IBM used its DeveloperWorks Live conference in San Francisco to announce the forthcoming availability of the latest version of its application server. It claims WebSphere 5.0 is the first in the industry to offer "true" compliance with emerging Web services standards, providing seamless process-level integration between J2EE and Microsoft .NET environments. Big Blue also announced a raft of tweaks and upgrades to other products in its ever-widening WebSphere middleware and integration stable.
Context: Recent data puts IBM either on level footing or just ahead of its chief rival BEA Systems in the Java-based application server space, giving both companies about a third of the market each -- though Big Blue claims its business is growing faster than BEA's.
While the growing maturity of the application server market is prompting some to comment that the major players have more or less reached functional parity with their products, IBM says its latest efforts demonstrate it is ahead of the technology curve. The technology component is only part of the overall value proposition, but IBM believes it latest raft of updates will continue to apply the pressure on its main rivals.
Application server and integration technologies may solve different problems, but IBM claims its differentiator is the convergence of the two technologies, with the application server as the underlying "engine." Hence the rebranding of IBM's integration middleware under the WebSphere banner, which now incorporates MQ Series and the business process integration technology it acquired from CrossWorlds.
Features: WebSphere Version 5.0 is with beta customers now and will start shipping during the third quarter. Key updates include full compliance with J2EE 1.3, the latest spec to emerge from the Java community, as well as "advanced" Web services capabilities.
Although IBM claimed WebSphere 4.0 was the industry's first app server to support Web services standards such as XML, SOAP, WSDL and UDDI (which BEA would strongly contest), V5 incorporates something IBM calls dynamic application interaction.
While Web services-based applications are developed using standards such as WSDL or SOAP, the interaction of these applications at a process or workflow level is actually written expressly for either the .NET or the J2EE environment, IBM argues. Until now, this required extra coding to allow Web services to exist in truly heterogeneous environments. IBM says WebSphere V5 is the first application server to bridge this automatically.
It does this through improved integration between Java Message Service (JMS) and Enterprise JavaBean (EJB) environments, which handle the interactions among J2EE components and other messaging systems, including those written for .NET. Together with advanced J2EE Connector Architecture (JCA) support, this has the net effect of allowing developers to expose J2EE and .NET-based applications and Web services as reusable services, which can in turn expose application flows as a Web service. Additionally, Business Rule Beans allow business analysts to update business rules without having to hand-code application changes.

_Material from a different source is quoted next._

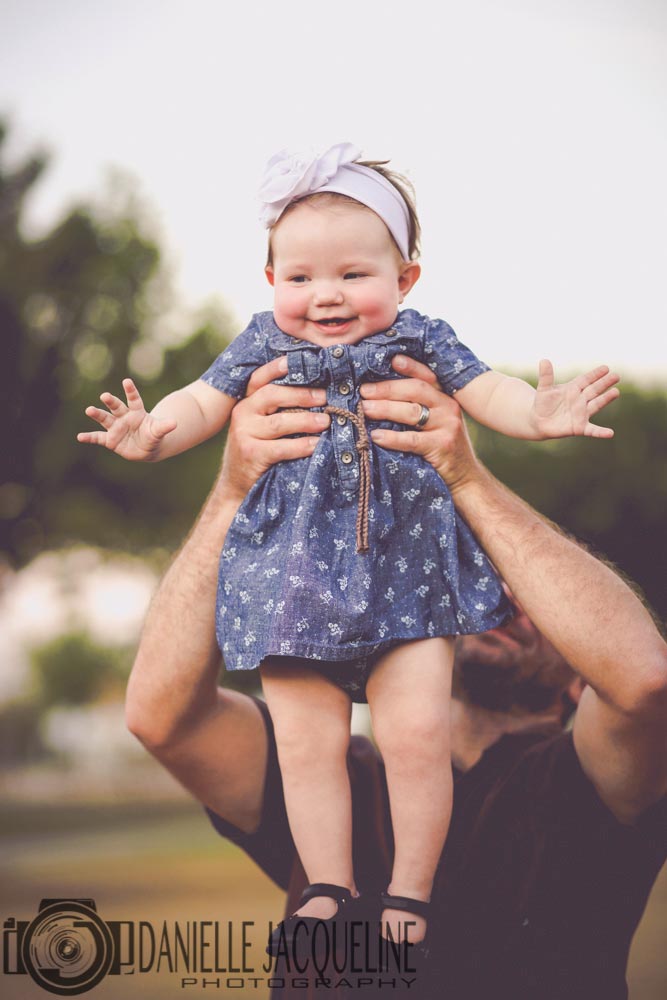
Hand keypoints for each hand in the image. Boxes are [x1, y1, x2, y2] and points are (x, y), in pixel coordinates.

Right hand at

"Customers are starting to deploy Web services, but they don't want to make a J2EE or .NET decision," says Ed Harbour, director of WebSphere Commerce at IBM. IBM says it is the only vendor that has publicly announced such a capability.

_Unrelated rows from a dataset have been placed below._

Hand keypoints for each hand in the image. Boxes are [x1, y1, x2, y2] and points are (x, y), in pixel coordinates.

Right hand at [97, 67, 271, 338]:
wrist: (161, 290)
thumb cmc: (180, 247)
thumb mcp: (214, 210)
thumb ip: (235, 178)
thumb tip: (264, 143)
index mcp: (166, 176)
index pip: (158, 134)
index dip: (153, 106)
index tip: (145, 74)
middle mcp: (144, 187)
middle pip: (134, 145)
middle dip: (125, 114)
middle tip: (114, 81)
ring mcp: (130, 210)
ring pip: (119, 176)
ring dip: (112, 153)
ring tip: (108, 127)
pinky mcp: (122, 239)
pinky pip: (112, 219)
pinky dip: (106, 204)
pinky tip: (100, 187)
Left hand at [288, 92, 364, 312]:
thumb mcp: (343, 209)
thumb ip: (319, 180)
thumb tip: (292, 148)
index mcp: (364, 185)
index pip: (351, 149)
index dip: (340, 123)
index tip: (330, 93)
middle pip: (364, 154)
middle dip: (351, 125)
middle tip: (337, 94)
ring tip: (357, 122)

In tune with IBM's commitment to cross-pollinate technologies in its middleware portfolio, V5 comes bundled with website performance management, authentication and access control software from Tivoli.
Product strategy: IBM also released new and rebundled versions of its integration software that are designed to simplify the pricing and packaging structure and form a springboard for forthcoming 'verticalized' releases.
New technologies include the WebSphere MQ Event Broker, an extension to IBM's message queuing family that allows businesses to 'multicast' unique information to subscribers based on their individual preferences. IBM claims its ability to publish this information across public networks is unique, although it admits other multicasting products such as Tibco's software from Talarian are broadly comparable.
IBM has also rebundled MQ and CrossWorlds capabilities to target the most complex environments found in large enterprises. WebSphere Business Integration 4.1 focuses on automating business processes, human intervention tasks and data transformation and routing, and as such is an amalgam of technologies previously known as the CrossWorlds InterChange Server, MQ Integrator Broker and MQ Workflow.
The chief component is IBM CrossWorlds 4.1, which consists of a series of process-level connectors for Web services and financial information exchange, as well as extenders for Siebel's Application Network. IBM will continue to repurpose this technology for other vertical markets, including retail distribution, telecom, automotive, electronics and insurance, starting in Q3. It will also release a revamped set of B2B connectors in June, targeted at inter-company business process integration using Web services and other transport protocols.
Conclusion: Although customers should take it as a given that IBM integration technologies will continue to evolve, the announcements this week sharpen IBM's message of being able to solve business-driven integration problems through a series of bite-sized modules designed specifically for a range of vertical industries. The deliverables have yet to arrive, but IBM says all the necessary ISV partnerships are in place for a launch within the next month or so.